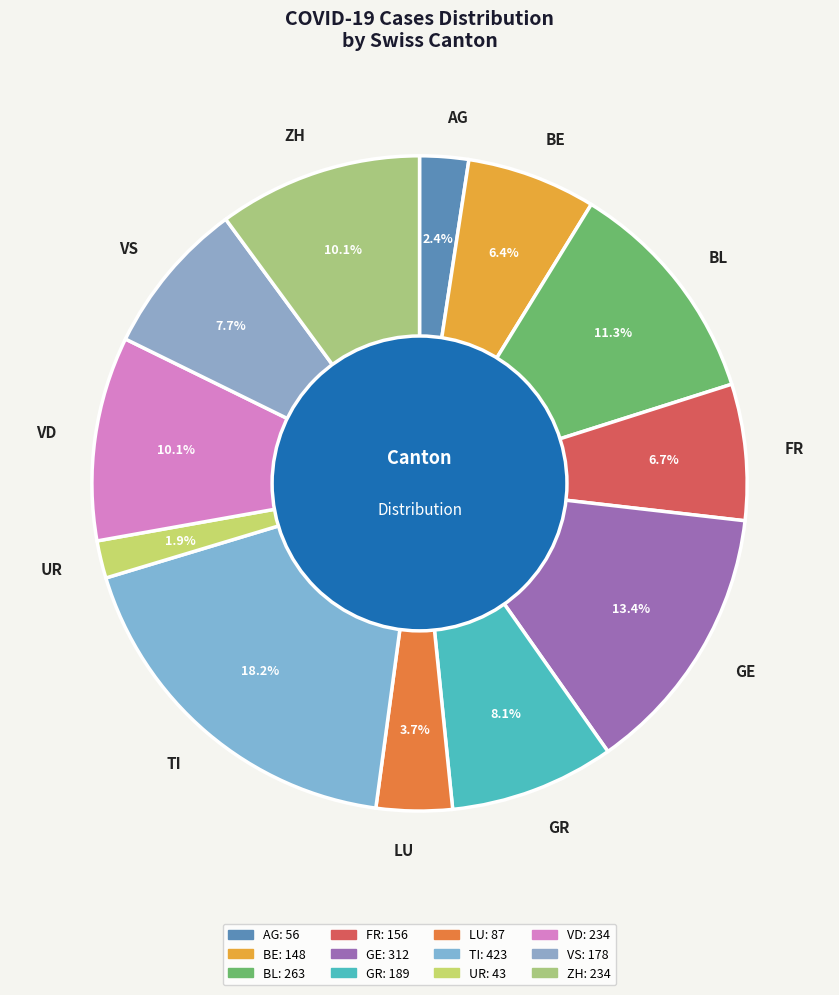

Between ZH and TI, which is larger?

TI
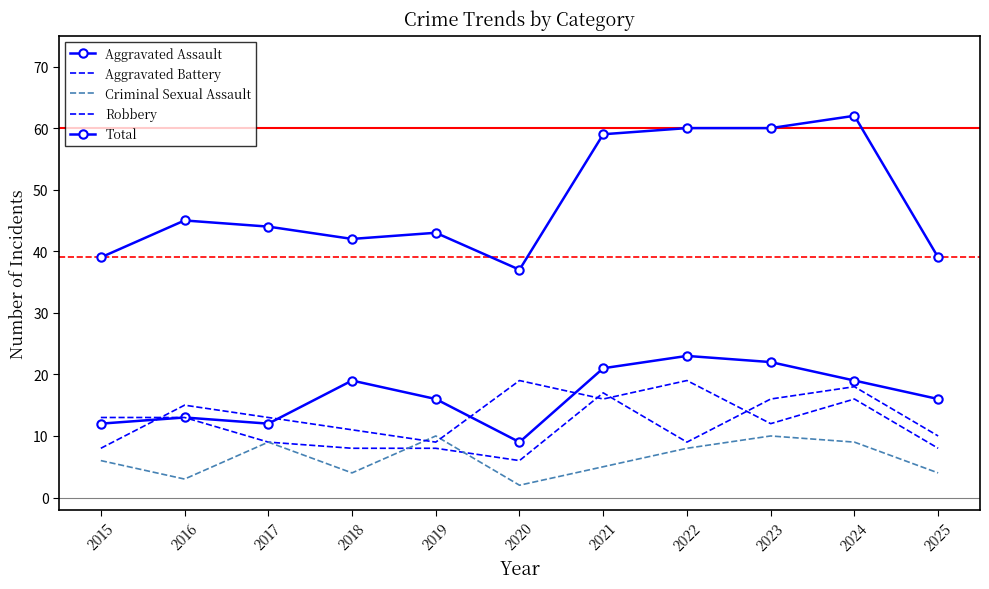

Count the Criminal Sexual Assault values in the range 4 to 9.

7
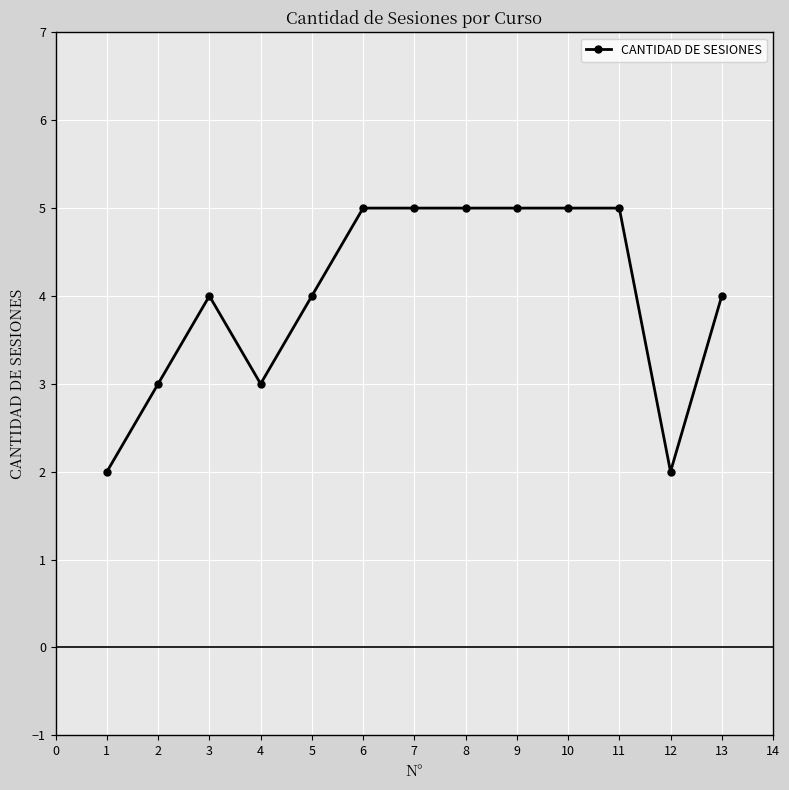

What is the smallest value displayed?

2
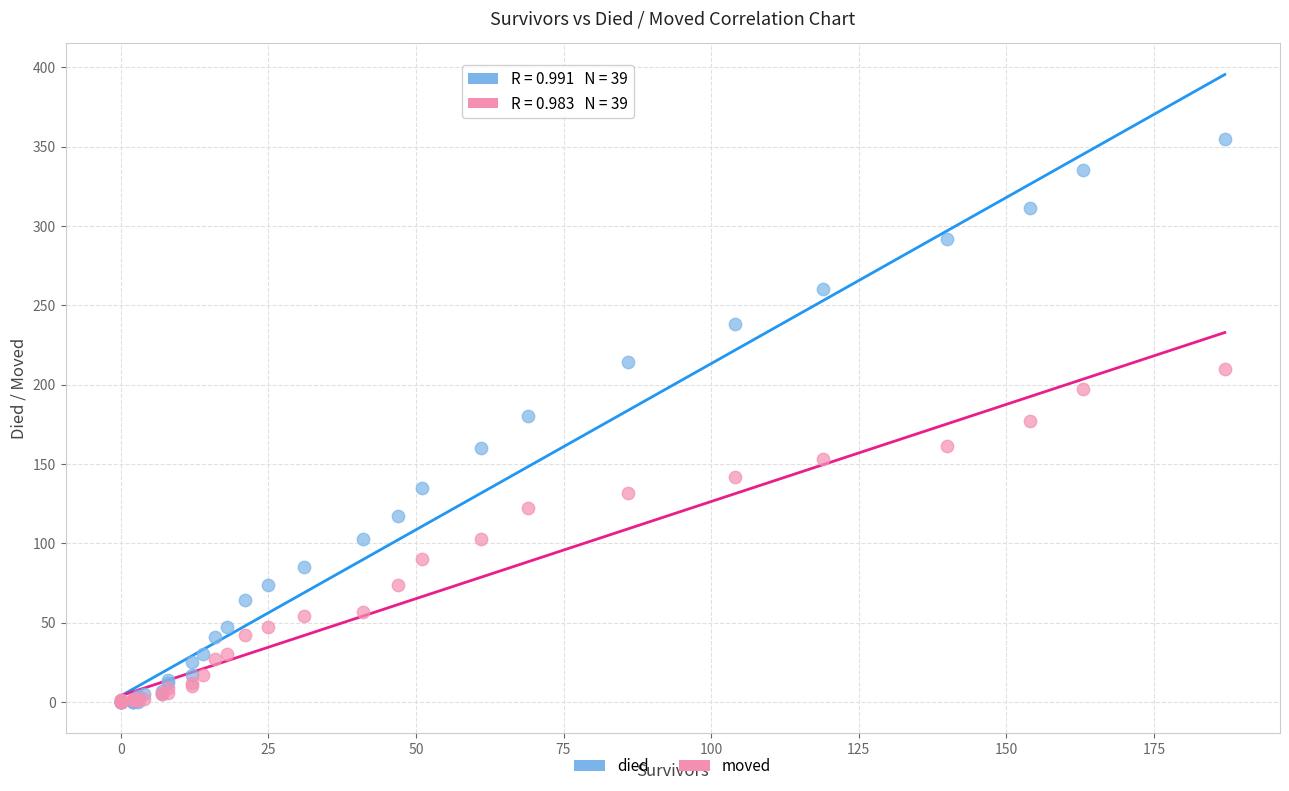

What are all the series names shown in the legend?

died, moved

---

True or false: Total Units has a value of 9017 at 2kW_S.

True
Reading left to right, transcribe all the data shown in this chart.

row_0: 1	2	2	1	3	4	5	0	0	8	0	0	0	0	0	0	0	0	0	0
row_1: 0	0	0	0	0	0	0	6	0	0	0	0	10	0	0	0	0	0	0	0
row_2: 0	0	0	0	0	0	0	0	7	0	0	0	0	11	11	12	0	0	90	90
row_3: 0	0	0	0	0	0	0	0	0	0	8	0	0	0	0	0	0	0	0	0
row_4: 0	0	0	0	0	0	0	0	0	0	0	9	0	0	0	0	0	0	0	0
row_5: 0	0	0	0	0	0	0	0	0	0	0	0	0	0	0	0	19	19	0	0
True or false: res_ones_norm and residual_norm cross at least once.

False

-- Written task --
Repeat the records word for word. Begin at the line that has "What is the smallest value displayed?" and stop after the line that has "died, moved", leaving out the pictures.

-- Task result --
What is the smallest value displayed?

2

What are all the series names shown in the legend?

died, moved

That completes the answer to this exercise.